Eneritz Gómez Micolta
I have a degree in Political Science and Public Management from the UPV/EHU and a Master’s degree in Feminist and Gender Studies from the same institution. My lines of research revolve around totalitarianisms and the role of the state in controlling the biological processes of the population. In my Master’s thesis entitled ‘Block 10 of Auschwitz I (1942-1945). Maternity, biopolitics and memory of Jewish women in the construction of the German body in the Third Reich’ with which I obtained a grade of 10, I was able to interweave the mentioned lines of research with the gender perspective and the historiography and politics of memory. Thus, I was able to recover the experiences of the Jewish women survivors of Block 10 in Auschwitz I, as well as to deconstruct the apparently politically and morally neutral discourses of the perpetrators.
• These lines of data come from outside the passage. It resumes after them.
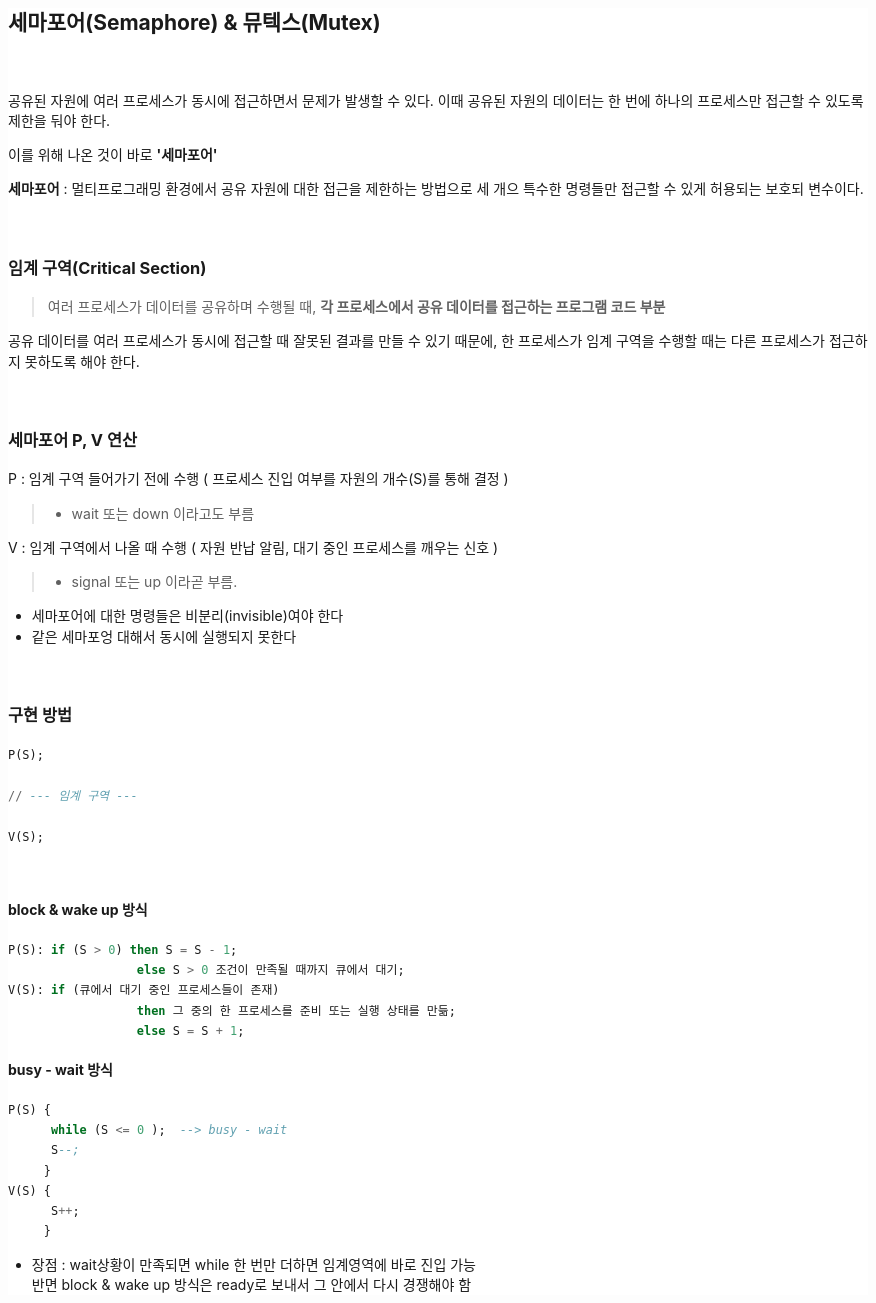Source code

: ## 세마포어(Semaphore) & 뮤텍스(Mutex)

<br>

공유된 자원에 여러 프로세스가 동시에 접근하면서 문제가 발생할 수 있다. 이때 공유된 자원의 데이터는 한 번에 하나의 프로세스만 접근할 수 있도록 제한을 둬야 한다.

이를 위해 나온 것이 바로 **'세마포어'**

**세마포어** : 멀티프로그래밍 환경에서 공유 자원에 대한 접근을 제한하는 방법으로 세 개으 특수한 명령들만 접근할 수 있게 허용되는 보호되 변수이다.  

<br>

### 임계 구역(Critical Section)

> 여러 프로세스가 데이터를 공유하며 수행될 때, **각 프로세스에서 공유 데이터를 접근하는 프로그램 코드 부분**

공유 데이터를 여러 프로세스가 동시에 접근할 때 잘못된 결과를 만들 수 있기 때문에, 한 프로세스가 임계 구역을 수행할 때는 다른 프로세스가 접근하지 못하도록 해야 한다.

<br>

### 세마포어 P, V 연산

P : 임계 구역 들어가기 전에 수행 ( 프로세스 진입 여부를 자원의 개수(S)를 통해 결정 )
> * wait 또는 down 이라고도 부름  

V : 임계 구역에서 나올 때 수행 ( 자원 반납 알림, 대기 중인 프로세스를 깨우는 신호 )
> * signal 또는 up 이라곧 부름. 

* 세마포어에 대한 명령들은 비분리(invisible)여야 한다  
* 같은 세마포엉 대해서 동시에 실행되지 못한다  
<br>

### 구현 방법

```sql
P(S);

// --- 임계 구역 ---

V(S);
```

<br>


#### block & wake up 방식
```sql
P(S): if (S > 0) then S = S - 1;
                  else S > 0 조건이 만족될 때까지 큐에서 대기;
V(S): if (큐에서 대기 중인 프로세스들이 존재)
                  then 그 중의 한 프로세스를 준비 또는 실행 상태를 만듦;
                  else S = S + 1;
```


#### busy - wait 방식
```sql
P(S) {
      while (S <= 0 );  --> busy - wait
      S--;
     }
V(S) {
      S++;
     }
```
* 장점 : wait상황이 만족되면 while 한 번만 더하면 임계영역에 바로 진입 가능  
        반면 block & wake up 방식은 ready로 보내서 그 안에서 다시 경쟁해야 함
After obtaining a pre-doctoral grant from the Basque Government, I am currently working on my doctoral thesis in the Department of Contemporary History of the UPV/EHU and in this research group, under the supervision of Mercedes Arbaiza and José Javier Díaz Freire and in collaboration with Dr. Deborah Madden, professor of Hispanic Studies at Lancaster University and literary scholar and cultural historian of modern Spain, specialising in Iberian feminisms, women’s writing and history, collective memory and medical humanities. My thesis, entitled ‘Body and memory of sexual violence in the Second World War. From the weapon of war to women’s sexual and reproductive rights (1945-2018)’, deals with the use of sexual violence as a war crime during the Second World War, looking at the case studies of the Third Reich and the Empire of Japan, from the perspective of the victims from the memory and posmemory movement of the 1990s.